OpenShift Container Platform may kill a process in a container if the total memory usage of
all the processes in the container exceeds the memory limit, or in serious cases
of node memory exhaustion.
When a process is OOM killed, this may or may not result in the container
exiting immediately. If the container PID 1 process receives the SIGKILL, the
container will exit immediately. Otherwise, the container behavior is
dependent on the behavior of the other processes.

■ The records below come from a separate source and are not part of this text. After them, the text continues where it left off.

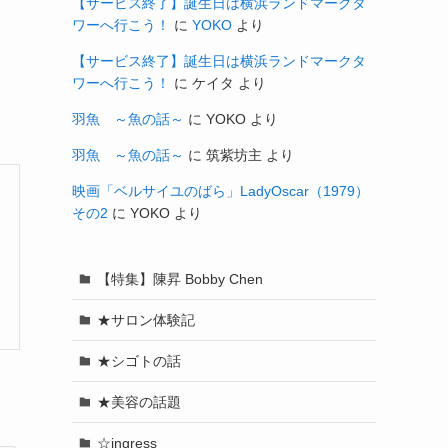
【サービス終了】誕生日は横浜ランドマークタ
ワーへ行こう！
に
YOKO
より
【サービス終了】誕生日は横浜ランドマークタ
ワーへ行こう！
に
ケイタ
より
羽魚 ～魚の話～
に
YOKO
より
羽魚 ～魚の話～
に
筑紫坊主
より
映画「ベルサイユのばら」LadyOscar（1979）
その2
に
YOKO
より
【特集】陳昇 Bobby Chen
★サロン体験記
★シゴトの話
★美容の話題
☆ingress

If the container does not exit immediately, an OOM kill is detectable as
follows:
-
A container process exited with code 137, indicating it received a SIGKILL
signal
-
The oom_kill counter in /sys/fs/cgroup/memory/memory.oom_control
is
incremented
$ grep '^oom_kill ' /sys/fs/cgroup/memory/memory.oom_control
oom_kill 0
$ sed -e '' </dev/zero # provoke an OOM kill
Killed
$ echo $?
137
$ grep '^oom_kill ' /sys/fs/cgroup/memory/memory.oom_control
oom_kill 1
If one or more processes in a pod are OOM killed, when the pod subsequently
exits, whether immediately or not, it will have phase Failed and reason
OOMKilled. An OOM killed pod may be restarted depending on the value of
restartPolicy
. If not restarted, controllers such as the
ReplicationController will notice the pod’s failed status and create a new pod
to replace the old one.
If not restarted, the pod status is as follows:
$ oc get pod test
NAME READY STATUS RESTARTS AGE
test 0/1 OOMKilled 0 1m
$ oc get pod test -o yaml
...
status:
containerStatuses:
- name: test
ready: false
restartCount: 0
state:
terminated:
exitCode: 137
reason: OOMKilled
phase: Failed
If restarted, its status is as follows:
$ oc get pod test
NAME READY STATUS RESTARTS AGE
test 1/1 Running 1 1m
$ oc get pod test -o yaml
...
status:
containerStatuses:
- name: test
ready: true
restartCount: 1
lastState:
terminated:
exitCode: 137
reason: OOMKilled
state:
running:
phase: Running